- _Source records_:
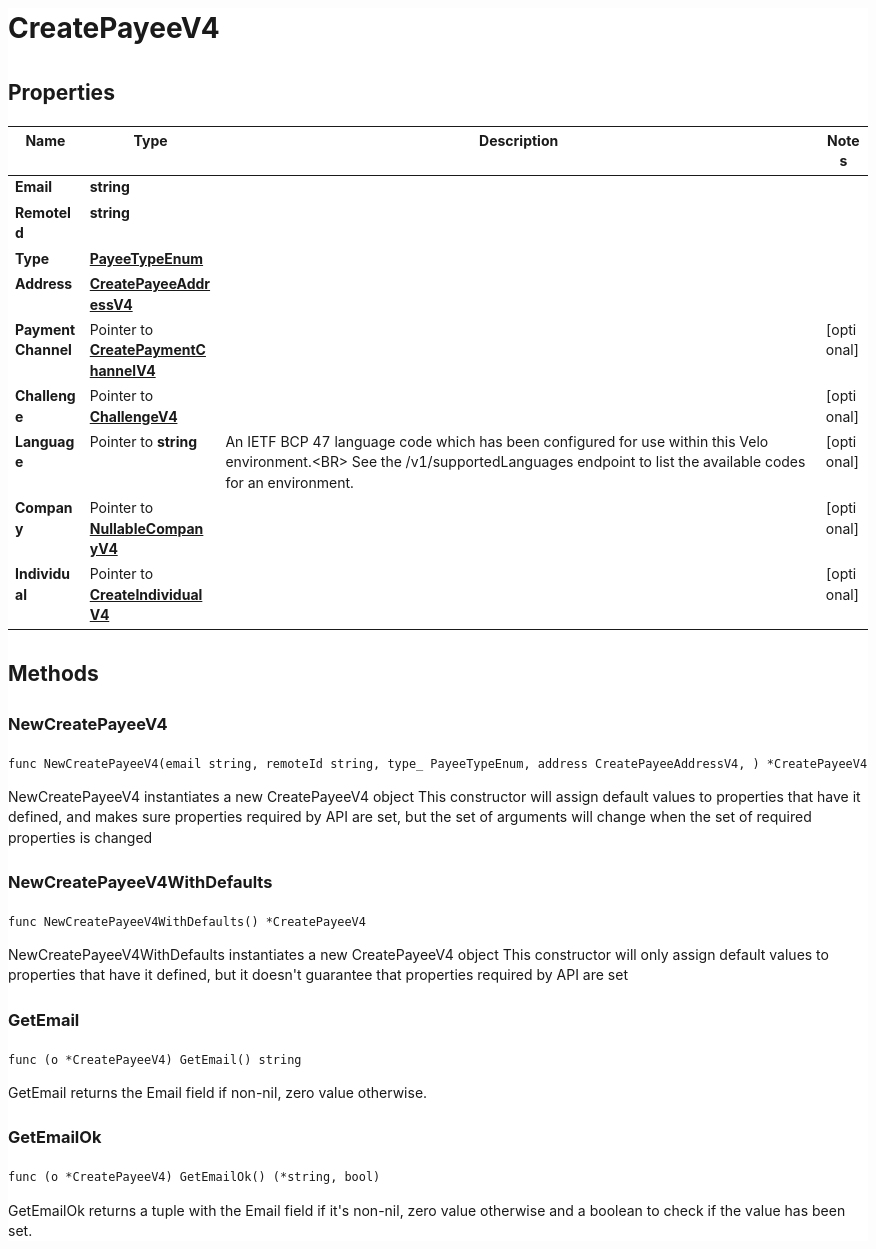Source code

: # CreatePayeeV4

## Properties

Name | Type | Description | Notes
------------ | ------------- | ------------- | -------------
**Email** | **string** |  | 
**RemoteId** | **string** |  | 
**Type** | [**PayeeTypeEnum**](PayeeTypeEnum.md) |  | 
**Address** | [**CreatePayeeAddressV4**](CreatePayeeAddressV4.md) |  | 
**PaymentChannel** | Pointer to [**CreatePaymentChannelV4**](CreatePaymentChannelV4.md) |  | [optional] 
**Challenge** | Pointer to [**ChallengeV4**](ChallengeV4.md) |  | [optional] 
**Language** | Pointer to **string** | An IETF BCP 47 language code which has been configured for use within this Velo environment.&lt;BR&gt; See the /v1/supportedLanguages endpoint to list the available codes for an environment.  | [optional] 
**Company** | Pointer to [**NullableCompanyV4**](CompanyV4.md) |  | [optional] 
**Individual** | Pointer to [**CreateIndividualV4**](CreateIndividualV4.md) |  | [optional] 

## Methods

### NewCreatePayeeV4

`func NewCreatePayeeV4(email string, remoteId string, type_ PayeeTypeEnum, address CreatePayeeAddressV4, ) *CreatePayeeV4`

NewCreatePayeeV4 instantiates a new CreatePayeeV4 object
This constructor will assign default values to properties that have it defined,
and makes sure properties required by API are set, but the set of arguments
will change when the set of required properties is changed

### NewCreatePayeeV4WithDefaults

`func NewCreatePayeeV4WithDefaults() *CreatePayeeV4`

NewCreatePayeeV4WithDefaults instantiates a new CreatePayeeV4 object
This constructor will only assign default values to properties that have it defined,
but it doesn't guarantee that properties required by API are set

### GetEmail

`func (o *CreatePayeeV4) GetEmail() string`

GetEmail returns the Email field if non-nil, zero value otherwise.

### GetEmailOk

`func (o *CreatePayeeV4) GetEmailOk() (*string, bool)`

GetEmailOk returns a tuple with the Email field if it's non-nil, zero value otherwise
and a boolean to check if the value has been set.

- _What the task requires_:
Leaving out the pictures, restate each line of the listing above verbatim, from the opening line to the line bearing "Pointer to [**ChallengeV4**](ChallengeV4.md)", inclusive, and no more.

- _Result_:
Source code

: # CreatePayeeV4

## Properties

Name | Type | Description | Notes
------------ | ------------- | ------------- | -------------
**Email** | **string** |  | 
**RemoteId** | **string** |  | 
**Type** | [**PayeeTypeEnum**](PayeeTypeEnum.md) |  | 
**Address** | [**CreatePayeeAddressV4**](CreatePayeeAddressV4.md) |  | 
**PaymentChannel** | Pointer to [**CreatePaymentChannelV4**](CreatePaymentChannelV4.md) |  | [optional] 
**Challenge** | Pointer to [**ChallengeV4**](ChallengeV4.md) |  | [optional] 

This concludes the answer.